Tenants can also stream the pre-exported entities.ftm.json or statements.csv files.


Source files

A source file is the combination of a raw data blob and its metadata. A file is identified by a path or URI from the tenant's perspective, not by its checksum. Multiple file paths can reference the same blob, creating multiple metadata entries for one blob.

Add a file

Input: URI pointing to a local or remote source. Optionally: pre-computed checksum and metadata.

Process:

  1. Compute checksum (or use the provided one).
  2. Store the blob at archive/{ch[0:2]}/{ch[2:4]}/{ch[4:6]}/{checksum}/data (skip if exists).
  3. Create a File metadata object with checksum, path, mimetype, size.
  4. Store metadata at archive/{ch[0:2]}/{ch[2:4]}/{ch[4:6]}/{checksum}/{file_id}.json.

Side effects:

  • Sets archive/last_updated tag.

Optional follow-up: create a Document / Pages entity from the file metadata; its statements are added to the journal.

Get a file

Input: Checksum. Output: File metadata, or FileNotFoundError.

Delete a file

By file_id: removes only that metadata JSON. Blob deletion is not implemented; only metadata is removed.


Entities and statements

Entities are composed of statements. There are two write paths:

  1. Journal-backed (writer() / add / add_many / delete_entity / delete_statement) – buffered in a SQL journal, drained to parquet by flush(). Crash-safe; deduped within the journal window.
  2. Direct-to-parquet (write_statements) – accepts a shard-sorted stream of StatementRow (as produced by EntityBuffer.flush_buffer() or JournalStore.flush_statements()) and appends per-shard parquet batches. Used by the CLI's entities import / statements import for one-shot bulk loads.

Add entity / add statements (journal)

Input: EntityProxy or Statement, origin identifier.

Process: convert to statements, write to the journal.

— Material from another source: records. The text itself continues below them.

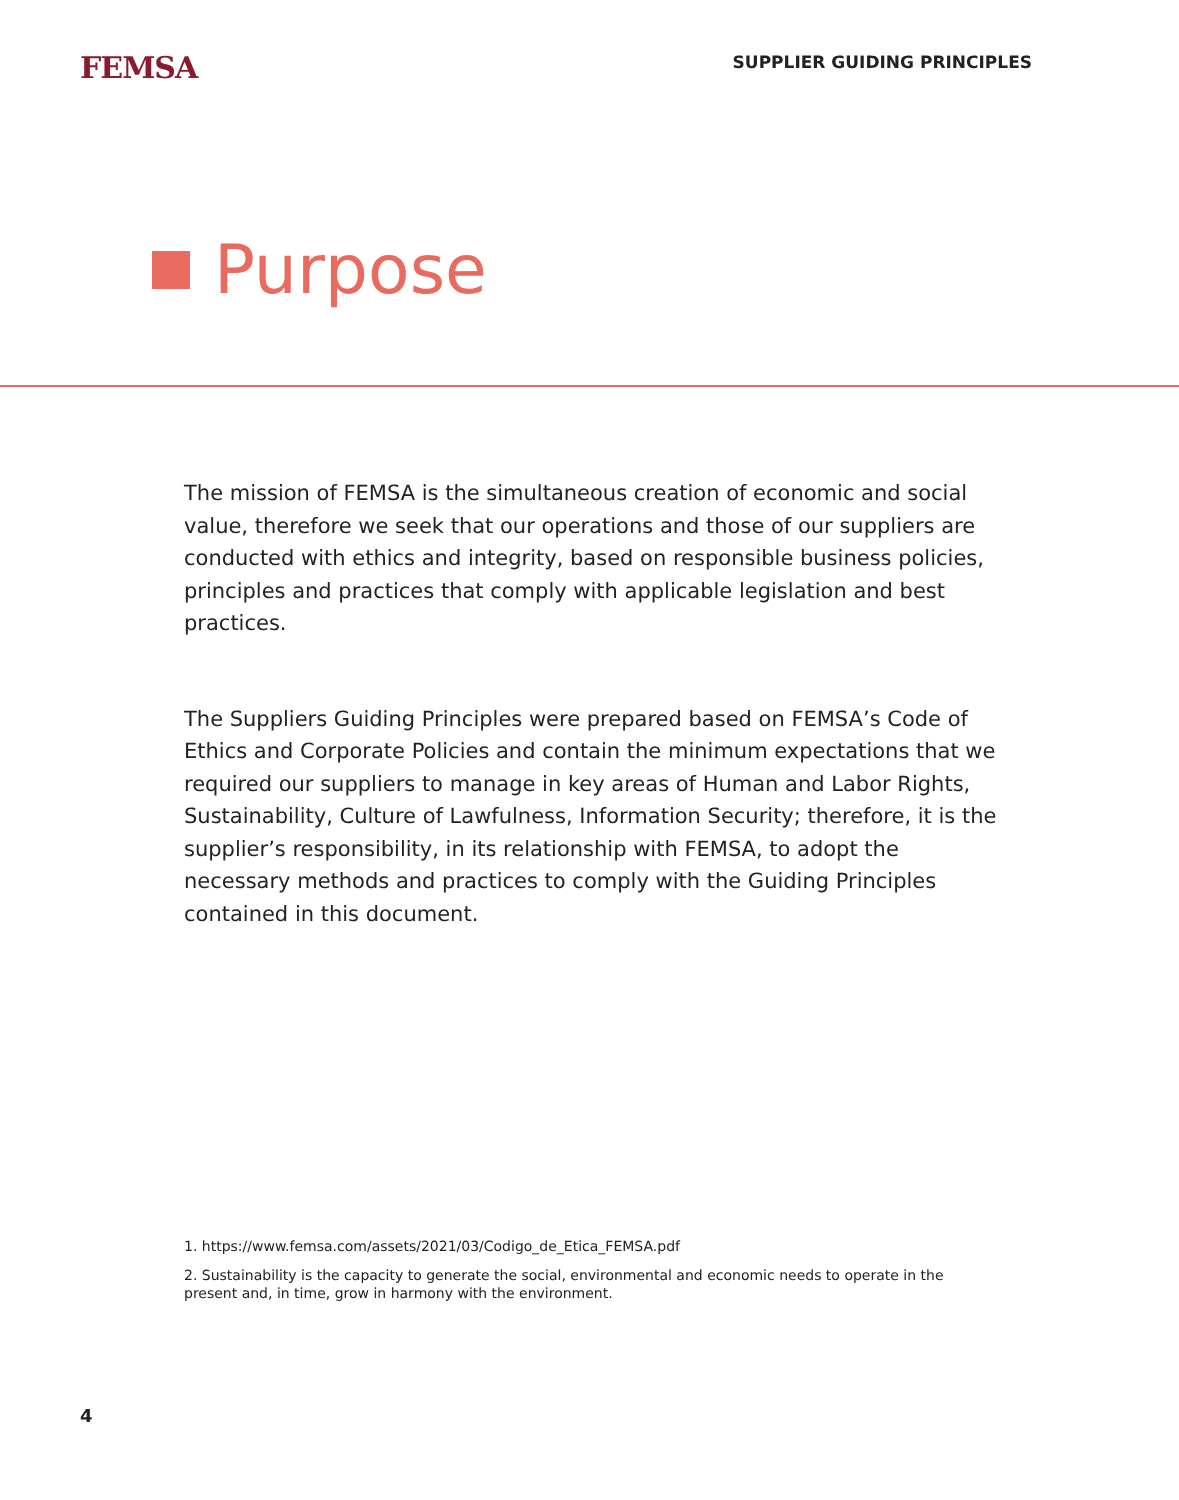FEMSA
SUPPLIER GUIDING PRINCIPLES
Purpose
The mission of FEMSA is the simultaneous creation of economic and social value, therefore we seek that our operations and those of our suppliers are conducted with ethics and integrity, based on responsible business policies, principles and practices that comply with applicable legislation and best practices.
The Suppliers Guiding Principles were prepared based on FEMSA’s Code of Ethics and Corporate Policies and contain the minimum expectations that we required our suppliers to manage in key areas of Human and Labor Rights, Sustainability, Culture of Lawfulness, Information Security; therefore, it is the supplier’s responsibility, in its relationship with FEMSA, to adopt the necessary methods and practices to comply with the Guiding Principles contained in this document.
1. https://www.femsa.com/assets/2021/03/Codigo_de_Etica_FEMSA.pdf
2. Sustainability is the capacity to generate the social, environmental and economic needs to operate in the present and, in time, grow in harmony with the environment.
4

Side effects: sets journal/last_updated tag.

Bulk write (journal)

with dataset.entities.writer(origin="import") as writer:
    for entity in entities:
        writer.add_entity(entity)

Context-manager commits on exit. Sets journal/last_updated tag once.

Bulk import (direct)

from ftm_lakehouse.logic.entities.buffer import EntityBuffer
buffer = EntityBuffer(dataset.name, dataset.model.shards, origin)
for proxy in entities:
    buffer.add_entity(proxy)
    if len(buffer) >= bulk_size:
        repo.write_statements(buffer.flush_buffer(), now=now)
if buffer:
    repo.write_statements(buffer.flush_buffer(), now=now)

Bypasses the journal entirely. Suitable for one-shot loads of large pre-built entities.ftm.json files.

Delete entity

Input: entity_id.

Process: collect statements for the entity from parquet + journal, then write tombstone rows (with deleted_at timestamp) back to the journal.

Side effects: sets journal/last_updated.

On flush, tombstones land as new rows in parquet alongside the live rows (append-only writes). merge later collapses each (live, tombstone) pair to the tombstone (which has a later last_seen), then drops the tombstone if deleted_at < now - grace_period. Until merge runs, the live row is still visible to queries (the view filter is deleted_at IS NULL per-row).

Delete statement

Single-statement tombstone via the journal. Same flow as delete-entity, scoped to one row.


Query entities

From the statement store (query)

Input: optional entity_ids, origin, plus any ftmq.Query filters.

Process: run a SQLAlchemy Select over the Delta table via DuckDB (delta_scan). Results are streamed and aggregated into StatementEntity objects on the fly.

Output: generator of StatementEntity.

From the pre-exported JSON (stream)

Output: generator of entities read from entities.ftm.json. Faster than query for full-dataset iteration but requires a prior export.

Get single entity

get(entity_id). Internally prunes to the entity's shard partition for efficient single-entity lookup.


Mappings

CSV-to-entity transformation configurations.

Store mapping config

Input: DatasetMapping (carries content_hash and queries).

Process: serialise to YAML; store versioned snapshot; store current config at mappings/{content_hash}/mapping.yml.

Process mapping

Input: content_hash of a source CSV.

Process: load mapping config; open source CSV from the archive; generate entities via ftm-mapping; write entities to the journal with origin mapping:{content_hash}.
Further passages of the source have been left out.